Analyst · Sidoti & Company.

Yes. And I tried to give everyone a little bigger -- because second quarter, it was a tough comparison because remembering brick-and-mortar substantially shut down in the second quarter of last year, right? And things substantially went online. So it's a tough comparison, which is why I tried to give everyone in my remarks, a broader view. It continues to grow. So while we were down in absolute dollars in the second quarter, still year-to-date, we're up about 10%, right, in the 6 months because e-commerce continues to grow. And that doesn't include, which we don't report separately on, is our shipments to omnichannel, which grew over 160% in 2020, continues to be very strong. So I mean as a retailer, we position ourselves, as you know, Anthony, to try to be wherever the consumer is going to shop. So we want to be relatively indifferent, whether a consumer buys something online or buy something in brick-and-mortar. And it's just we need to make sure we have adequate presence in all channels. So whether it ends up, it's going to be higher than 16%, right? So I mean likely 20% or more because that channel continues to grow. But it's hard to really handicap where it ends. People -- it's shown in 2021 that brick-and-mortar is strong, right? They've come back very strongly. Likely -- and if you look in Europe, it's much more -- our business is much more oriented towards independents. They come back with a vengeance, which is great. It's a great channel. We're very, very big in that channel.
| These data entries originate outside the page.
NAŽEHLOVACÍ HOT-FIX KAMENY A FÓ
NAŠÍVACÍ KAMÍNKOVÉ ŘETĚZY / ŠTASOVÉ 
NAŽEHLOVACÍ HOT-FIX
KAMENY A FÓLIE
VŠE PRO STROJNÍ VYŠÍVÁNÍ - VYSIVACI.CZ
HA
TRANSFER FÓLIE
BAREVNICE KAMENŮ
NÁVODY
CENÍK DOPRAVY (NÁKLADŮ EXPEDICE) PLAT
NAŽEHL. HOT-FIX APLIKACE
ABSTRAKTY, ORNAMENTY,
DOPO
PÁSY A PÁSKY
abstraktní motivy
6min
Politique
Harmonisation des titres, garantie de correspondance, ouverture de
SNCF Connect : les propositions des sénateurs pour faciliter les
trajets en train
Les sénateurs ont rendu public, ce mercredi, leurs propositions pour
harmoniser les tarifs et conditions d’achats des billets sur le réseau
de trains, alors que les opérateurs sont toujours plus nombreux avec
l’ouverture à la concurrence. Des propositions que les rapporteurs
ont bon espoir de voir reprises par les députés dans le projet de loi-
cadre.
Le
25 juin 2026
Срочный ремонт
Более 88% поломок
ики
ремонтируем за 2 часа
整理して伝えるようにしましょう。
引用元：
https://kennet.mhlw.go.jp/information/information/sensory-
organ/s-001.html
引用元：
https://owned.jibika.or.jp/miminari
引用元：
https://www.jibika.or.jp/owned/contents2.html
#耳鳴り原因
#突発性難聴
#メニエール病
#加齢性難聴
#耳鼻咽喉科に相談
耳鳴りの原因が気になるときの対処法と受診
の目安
So people like to shop. Likely, the variant, if it continues in this direction, will damper those sales and people will go more online. So there will be some noise fluctuations. I don't know where we end up ultimately.

Operator

Operator

There are no further questions at this time. I'll turn the call back over to you, Rob, for any additional remarks.

Rob Kay

Analyst

Thanks, Ashley. Thank you. Thank you, everyone, for joining us on this call. We will be continuing, Larry and I, to speak at conferences, and we'll either meet people there or we will look forward to everyone in our next call at the end of next quarter. Thank you.

Operator

Operator

Thank you. And this concludes today's program. Thank you for your participation. You may disconnect at any time.